As at Beaverlodge, NPARA researchers actively search for additional crops and cultivars suitable for the region.
Field trials are underway for CPS and CWRS wheat, fava beans, feed barley, oats, green and yellow peas and forage varieties.

MARA, another not-for-profit, farmer-driven research facility, is located in Fort Vermilion. It’s the organization’s job to pinpoint the challenges faced by farmers in Mackenzie County and to give them objective solutions said Samuel Peprah, MARA manager and research co-ordinator.

This work includes short-season variety trials and research projects that focus on management of weeds, pests and diseases. Also, part of its mandate is the reduction of production costs and preservation of the environment.
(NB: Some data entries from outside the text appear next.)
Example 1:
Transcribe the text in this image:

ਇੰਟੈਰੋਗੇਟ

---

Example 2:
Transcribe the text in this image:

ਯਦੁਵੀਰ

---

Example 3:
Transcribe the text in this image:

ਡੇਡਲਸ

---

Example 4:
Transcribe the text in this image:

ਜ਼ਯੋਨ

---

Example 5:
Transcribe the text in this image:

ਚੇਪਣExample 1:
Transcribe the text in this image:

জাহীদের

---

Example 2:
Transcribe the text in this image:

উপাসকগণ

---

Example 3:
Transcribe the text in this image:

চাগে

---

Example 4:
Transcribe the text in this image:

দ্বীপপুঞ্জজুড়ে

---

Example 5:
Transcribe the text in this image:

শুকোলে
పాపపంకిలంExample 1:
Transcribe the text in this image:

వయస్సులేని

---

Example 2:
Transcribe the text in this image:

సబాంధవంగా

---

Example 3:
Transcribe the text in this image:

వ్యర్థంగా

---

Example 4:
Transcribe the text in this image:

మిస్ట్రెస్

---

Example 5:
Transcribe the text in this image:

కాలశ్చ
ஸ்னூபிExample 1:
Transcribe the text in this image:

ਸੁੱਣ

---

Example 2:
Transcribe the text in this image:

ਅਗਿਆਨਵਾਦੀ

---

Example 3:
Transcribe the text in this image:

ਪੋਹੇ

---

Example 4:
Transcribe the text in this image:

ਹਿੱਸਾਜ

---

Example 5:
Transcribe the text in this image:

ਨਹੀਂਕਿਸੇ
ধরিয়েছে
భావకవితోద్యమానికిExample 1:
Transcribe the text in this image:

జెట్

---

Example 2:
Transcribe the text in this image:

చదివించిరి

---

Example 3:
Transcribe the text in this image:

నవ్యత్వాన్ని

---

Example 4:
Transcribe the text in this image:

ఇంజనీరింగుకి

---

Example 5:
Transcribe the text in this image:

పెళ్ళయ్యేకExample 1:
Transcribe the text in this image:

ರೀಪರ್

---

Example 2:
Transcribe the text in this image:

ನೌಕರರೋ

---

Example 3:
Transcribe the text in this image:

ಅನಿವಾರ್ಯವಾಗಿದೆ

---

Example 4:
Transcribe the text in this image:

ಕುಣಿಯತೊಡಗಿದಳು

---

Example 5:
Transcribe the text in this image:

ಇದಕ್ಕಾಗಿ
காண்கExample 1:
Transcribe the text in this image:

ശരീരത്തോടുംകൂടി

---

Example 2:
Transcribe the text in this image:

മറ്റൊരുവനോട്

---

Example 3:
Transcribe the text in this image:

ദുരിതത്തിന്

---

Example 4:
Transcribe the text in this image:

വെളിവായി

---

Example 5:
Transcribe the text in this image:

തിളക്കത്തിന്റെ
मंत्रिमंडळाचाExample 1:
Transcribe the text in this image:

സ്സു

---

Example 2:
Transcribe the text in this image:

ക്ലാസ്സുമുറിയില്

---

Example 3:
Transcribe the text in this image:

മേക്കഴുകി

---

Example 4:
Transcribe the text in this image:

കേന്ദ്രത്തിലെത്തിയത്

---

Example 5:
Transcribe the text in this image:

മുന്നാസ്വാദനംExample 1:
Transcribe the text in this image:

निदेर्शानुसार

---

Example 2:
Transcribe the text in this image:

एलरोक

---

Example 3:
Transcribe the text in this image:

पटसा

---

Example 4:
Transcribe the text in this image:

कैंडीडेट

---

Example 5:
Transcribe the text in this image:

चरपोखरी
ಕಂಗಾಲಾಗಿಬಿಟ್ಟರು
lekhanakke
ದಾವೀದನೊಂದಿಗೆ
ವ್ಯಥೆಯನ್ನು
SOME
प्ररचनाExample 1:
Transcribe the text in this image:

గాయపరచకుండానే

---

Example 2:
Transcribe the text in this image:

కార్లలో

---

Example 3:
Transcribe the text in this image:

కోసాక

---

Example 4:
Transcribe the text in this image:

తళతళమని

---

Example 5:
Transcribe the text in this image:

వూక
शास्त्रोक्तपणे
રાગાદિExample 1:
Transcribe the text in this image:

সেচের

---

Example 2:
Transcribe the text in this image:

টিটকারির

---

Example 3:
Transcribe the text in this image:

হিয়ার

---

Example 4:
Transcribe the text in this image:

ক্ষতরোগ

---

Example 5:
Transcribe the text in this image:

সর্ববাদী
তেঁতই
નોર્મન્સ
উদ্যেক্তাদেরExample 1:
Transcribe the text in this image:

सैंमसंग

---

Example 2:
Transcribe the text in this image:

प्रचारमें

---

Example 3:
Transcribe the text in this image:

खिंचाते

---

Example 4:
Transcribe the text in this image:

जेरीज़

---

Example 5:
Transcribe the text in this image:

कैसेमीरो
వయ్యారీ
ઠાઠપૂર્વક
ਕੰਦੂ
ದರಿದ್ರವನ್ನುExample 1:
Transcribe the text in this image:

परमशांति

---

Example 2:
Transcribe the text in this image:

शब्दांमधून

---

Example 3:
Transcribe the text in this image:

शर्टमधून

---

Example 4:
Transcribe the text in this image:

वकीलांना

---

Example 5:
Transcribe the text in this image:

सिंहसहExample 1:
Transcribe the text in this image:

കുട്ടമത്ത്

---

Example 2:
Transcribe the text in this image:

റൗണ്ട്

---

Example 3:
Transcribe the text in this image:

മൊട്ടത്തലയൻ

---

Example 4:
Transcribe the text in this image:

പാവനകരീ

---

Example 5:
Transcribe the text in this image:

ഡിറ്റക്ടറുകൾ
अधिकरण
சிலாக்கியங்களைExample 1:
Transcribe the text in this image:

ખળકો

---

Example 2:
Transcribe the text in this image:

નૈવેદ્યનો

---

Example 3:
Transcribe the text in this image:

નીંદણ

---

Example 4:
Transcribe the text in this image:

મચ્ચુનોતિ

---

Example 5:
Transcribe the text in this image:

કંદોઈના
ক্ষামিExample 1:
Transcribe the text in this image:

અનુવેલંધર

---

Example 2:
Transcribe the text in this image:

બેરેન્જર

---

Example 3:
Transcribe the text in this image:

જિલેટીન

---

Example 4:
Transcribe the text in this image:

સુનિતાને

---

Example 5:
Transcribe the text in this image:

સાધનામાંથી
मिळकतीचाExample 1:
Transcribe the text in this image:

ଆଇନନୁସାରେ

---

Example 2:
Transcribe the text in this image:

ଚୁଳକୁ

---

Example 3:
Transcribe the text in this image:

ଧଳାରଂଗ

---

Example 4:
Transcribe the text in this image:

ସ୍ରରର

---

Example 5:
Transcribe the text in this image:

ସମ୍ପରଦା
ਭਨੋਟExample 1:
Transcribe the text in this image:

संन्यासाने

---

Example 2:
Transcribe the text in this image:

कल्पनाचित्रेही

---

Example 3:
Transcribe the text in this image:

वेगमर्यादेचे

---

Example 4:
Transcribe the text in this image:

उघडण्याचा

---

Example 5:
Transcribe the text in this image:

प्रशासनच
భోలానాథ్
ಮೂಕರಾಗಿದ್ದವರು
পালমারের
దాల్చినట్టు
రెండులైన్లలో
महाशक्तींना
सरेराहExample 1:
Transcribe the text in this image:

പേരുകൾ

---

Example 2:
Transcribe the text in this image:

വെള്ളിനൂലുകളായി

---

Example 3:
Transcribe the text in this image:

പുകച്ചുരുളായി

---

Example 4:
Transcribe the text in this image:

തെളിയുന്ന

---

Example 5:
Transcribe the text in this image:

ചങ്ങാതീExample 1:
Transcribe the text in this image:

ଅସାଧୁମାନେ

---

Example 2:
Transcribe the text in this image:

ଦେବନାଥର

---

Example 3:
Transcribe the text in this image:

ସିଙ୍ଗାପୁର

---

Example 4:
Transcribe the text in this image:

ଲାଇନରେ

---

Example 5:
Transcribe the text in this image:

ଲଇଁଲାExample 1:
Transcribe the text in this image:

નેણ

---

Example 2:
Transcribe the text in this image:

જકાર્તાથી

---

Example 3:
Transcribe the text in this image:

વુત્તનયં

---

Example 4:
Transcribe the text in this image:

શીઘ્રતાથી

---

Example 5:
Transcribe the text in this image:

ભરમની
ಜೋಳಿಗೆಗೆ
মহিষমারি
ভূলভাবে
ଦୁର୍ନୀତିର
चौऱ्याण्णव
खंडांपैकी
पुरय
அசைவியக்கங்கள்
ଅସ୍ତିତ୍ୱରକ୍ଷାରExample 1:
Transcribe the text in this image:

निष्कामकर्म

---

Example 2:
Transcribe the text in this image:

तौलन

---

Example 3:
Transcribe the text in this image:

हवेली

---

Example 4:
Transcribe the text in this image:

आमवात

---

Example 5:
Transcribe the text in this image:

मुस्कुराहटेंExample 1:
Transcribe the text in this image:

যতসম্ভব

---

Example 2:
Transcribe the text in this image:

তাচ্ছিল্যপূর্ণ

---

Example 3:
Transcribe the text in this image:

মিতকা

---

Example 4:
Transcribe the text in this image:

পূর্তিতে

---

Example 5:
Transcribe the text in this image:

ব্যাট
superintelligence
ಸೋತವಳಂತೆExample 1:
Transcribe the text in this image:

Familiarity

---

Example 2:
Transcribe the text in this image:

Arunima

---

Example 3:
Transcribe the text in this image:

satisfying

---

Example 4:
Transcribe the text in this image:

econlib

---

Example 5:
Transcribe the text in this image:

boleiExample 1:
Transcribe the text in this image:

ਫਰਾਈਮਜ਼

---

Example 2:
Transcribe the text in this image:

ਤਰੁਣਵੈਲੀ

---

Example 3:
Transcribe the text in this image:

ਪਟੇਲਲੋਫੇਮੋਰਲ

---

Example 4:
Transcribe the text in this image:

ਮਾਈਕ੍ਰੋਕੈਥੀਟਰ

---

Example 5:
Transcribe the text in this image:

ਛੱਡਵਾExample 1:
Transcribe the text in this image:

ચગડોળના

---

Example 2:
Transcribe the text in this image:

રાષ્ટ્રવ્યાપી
MARA additionally conducts trials and produces data to quantify the effectiveness of inputs of interest to area farmers who want to know if they work as advertised under local conditions.

Education is also an important element of association work. As NPARA does, MARA has brought in outside experts to speak with farmers about topics such as reduction and prevention of potential disease threats that include Fusarium head blight and sclerotinia.

With a $300,000 grant from the Western Grains Research Foundation and matching funds contributed by farmers, MARA this year established an agronomy centre and repair shop. A much-needed boost to its research and extension activities, it also allowed the launch of a disease mitigation program. Farmers who bring in rental equipment from outside Peace Country can now visit the centre’s decontamination area to have it spray washed and sanitized. Peprah believes this will help keep Mackenzie County free of clubroot.

To the predominant local crop list of barley, canola, fava beans, peas and wheat, MARA works to build the agronomic cases for crops such as triticale, corn, flax and, most surprisingly, soybeans. Perhaps also unexpected, 41 per cent of farmers in the county are organic. Virgin land is still being converted to this type of agriculture. Organic systems research is naturally a part of MARA programming.

An area of opportunity for northern farmers in the future is irrigation, said Peprah. Certain farmers now haul water from the Peace River for their crop needs. Many here may be interested in pivot irrigation systems if crop commissions and government programs to aid in their set up are ever launched.

“The rule of the game for farmers in the Peace Region is evidence. They want to see it,” said Peprah. It’s an impulse that snowballs. The more you know, the more you want to know. “As they learn and make gradual changes, farmers become more progressive, forward thinkers.” He emphasized the research facilities in Peace Country have opened farmers’ eyes to the positive effects data-driven science can have on their operations.